A Chicago remembrance of Reverend Horton Heat

by DGO Web Administrator

The Metro is a mid-sized, indie music hall in Chicago with a stage framed in dramatic, Victorian scrollwork. I can’t recall the first show I saw there, but I know I was 15 and two punk rockers, leather-clad and liberty-spiked, were ass-bare banging over the bathroom sink. It ain’t a dive, but it’s also not for the completely calm-hearted. It’s where I caught my first Reverend Horton Heat show, back in 2007. The venue made sense, considering the Rev is an edgy cat with vintage class.

Reverend Horton Heat (aka Jim Heath) bops out American tunes, from country and western to boogie woogie blues. The three-piece band led by Heath started out in 1985 as a search for authenticity. Instead of jiving with the pop industrial complex of the era, Heath stepped into the roots of American music. Some inspirations he found, like Roy Orbison, Little Richard, The Blasters, Carl Perkins, and Johnny Cash, are recognizable in his discog. Others, like the bluesman Professor Longhair, Cajun rock and swamp pop, and the standards of Ira and George Gershwin, are less visible, but apparent when you think of Heath’s lushly composed instrumental side. The man puts as much storytelling into a guitar lick, creating the sounds of rattling refrigerators, roaring hot rods, and train whistles, as he does his lyrics.

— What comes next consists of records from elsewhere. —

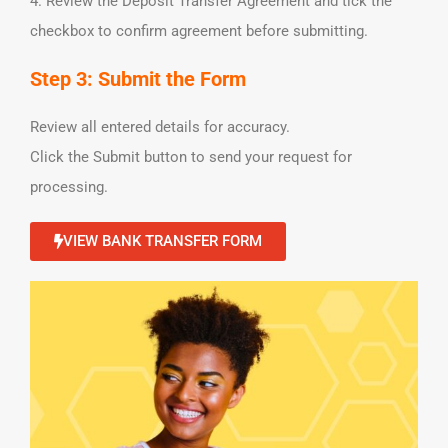
4. Review the Deposit Transfer Agreement and tick the
checkbox to confirm agreement before submitting.
Step 3: Submit the Form
Review all entered details for accuracy.
Click the Submit button to send your request for
processing.
VIEW BANK TRANSFER FORM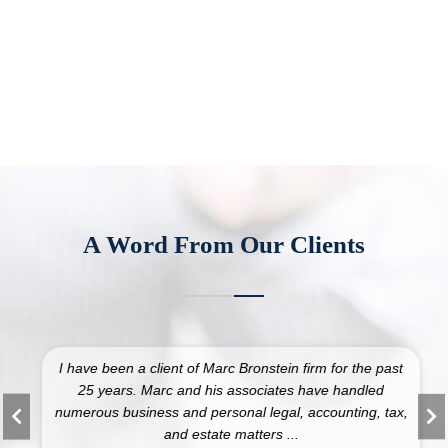
A Word From Our Clients
I have been a client of Marc Bronstein firm for the past
25 years. Marc and his associates have handled
numerous business and personal legal, accounting, tax,
and estate matters ...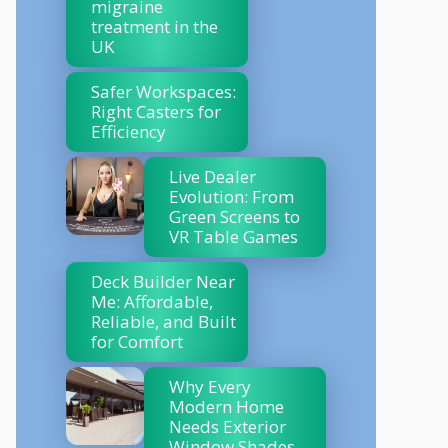
migraine
treatment in the
UK
Safer Workspaces:
Right Casters for
Efficiency
Live Dealer
Evolution: From
Green Screens to
VR Table Games
Deck Builder Near
Me: Affordable,
Reliable, and Built
for Comfort
Why Every
Modern Home
Needs Exterior
Window Shades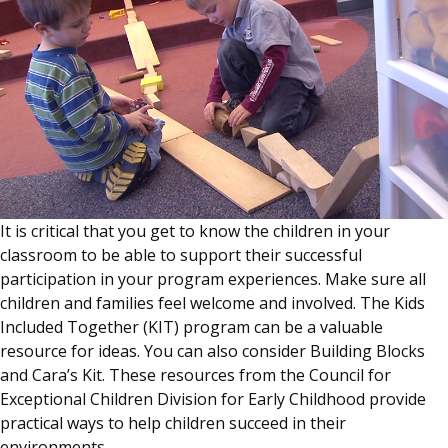
It is critical that you get to know the children in your
classroom to be able to support their successful
participation in your program experiences. Make sure all
children and families feel welcome and involved. The Kids
Included Together (KIT) program can be a valuable
resource for ideas. You can also consider Building Blocks
and Cara’s Kit. These resources from the Council for
Exceptional Children Division for Early Childhood provide
practical ways to help children succeed in their
environments.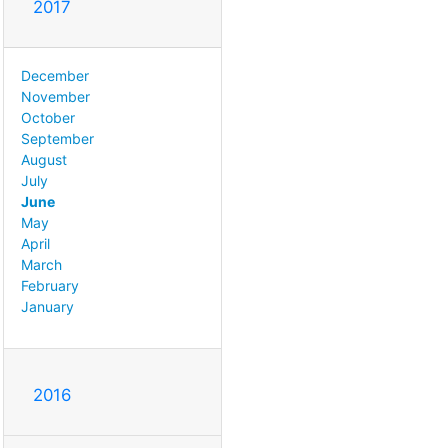
2017
December
November
October
September
August
July
June
May
April
March
February
January
2016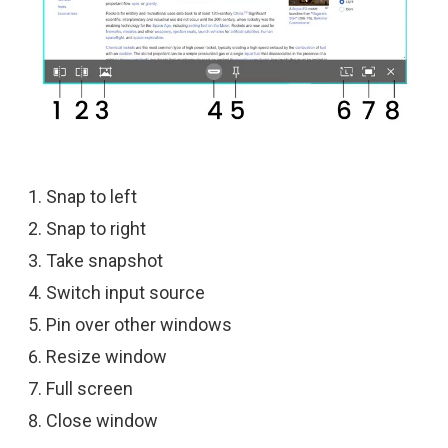
Snap to left
Snap to right
Take snapshot
Switch input source
Pin over other windows
Resize window
Full screen
Close window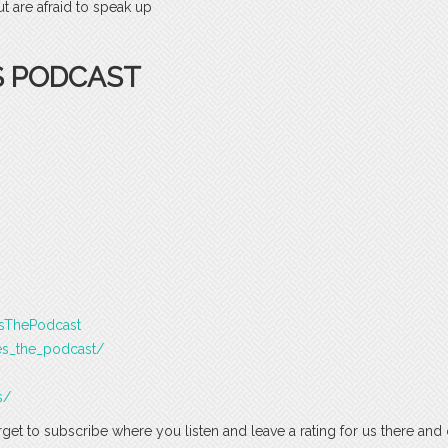
 are afraid to speak up
S PODCAST
esThePodcast
es_the_podcast/
s/
rget to subscribe where you listen and leave a rating for us there and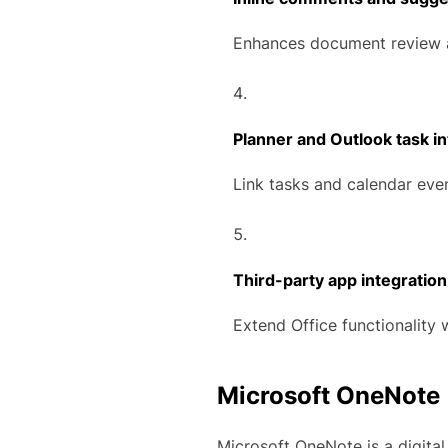
Enhances document review 
Planner and Outlook task in
Link tasks and calendar even
Third-party app integration
Extend Office functionality 
Microsoft OneNote
Microsoft OneNote is a digital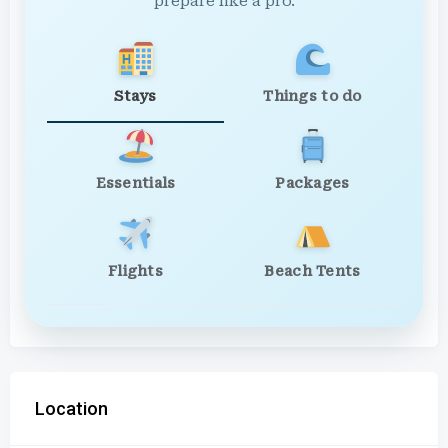
prepare like a pro.
Stays
Things to do
Essentials
Packages
Flights
Beach Tents
Location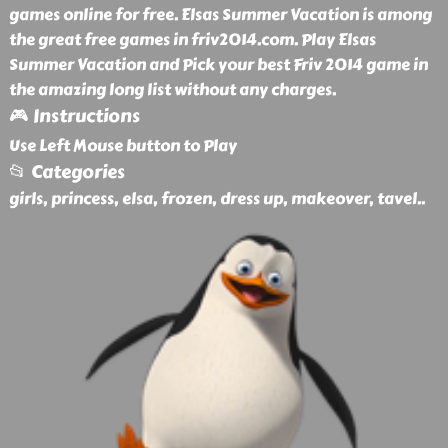
games online for free. Elsas Summer Vacation is among
the great free games in friv2014.com. Play Elsas
Summer Vacation and Pick your best Friv 2014 game in
the amazing long list without any charges.
🎮 Instructions
Use Left Mouse button to Play
📂 Categories
girls, princess, elsa, frozen, dress up, makeover, tavel
..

When I caught Reverend Horton Heat at the Metro, Murder By Death and The Tossers opened. It was a killer lineup, but the Rev’s always got great openers. Take for example that he’s currently on tour with Big Sandy (of the western swing band Big Sandy & His Fly-Rite Boys) and, in previous years, I’ve seen him with openers like retro-rooted rock ’n’ roller J.D. McPherson and country crooner Wayne “The Train” Hancock.

Speaking of the Reverend Horton Heat show with J.D. McPherson, it was at the Aragon Ballroom, a dancehall built in the ’20s where the ceiling looks like a sky. Supposedly, there are tunnels that lead from the basement to the Green Mill, a nearby cocktail lounge formerly favored by Al Capone.

Here’s a few Reverend Horton Heat songs that remind me of that show:

“One Time for Me” This song. ::breathes heavy:: I don’t have a top ten ménage à moi songs list, but when I make one, this is the king winner tune of paddling the pink canoe.

“Wiggle Stick” Because Geezus H. Boning Christ, I am a horndog.

“Bad Reputation” Erotic rockabilly part three: Any song with the lyric, “You’re the kind of girl I’d like to eat,” especially one with hip-popping guitar, is one I’ll love.

I swear on the Stanley Brothers, not every Reverend Horton Heat song is fulla sexpot hot-assery. Apparently, I just gravitate toward the campy and pervtastic.

“Baddest of the Bad” When I need a good, ol’ fashioned break-up song, might as well be one where the guitars are so fast you can outrun the heartache.

What I’m getting at, Durango, is Reverend Horton Heat is coming to the Animas City Theatre and you’re gonna wanna be there.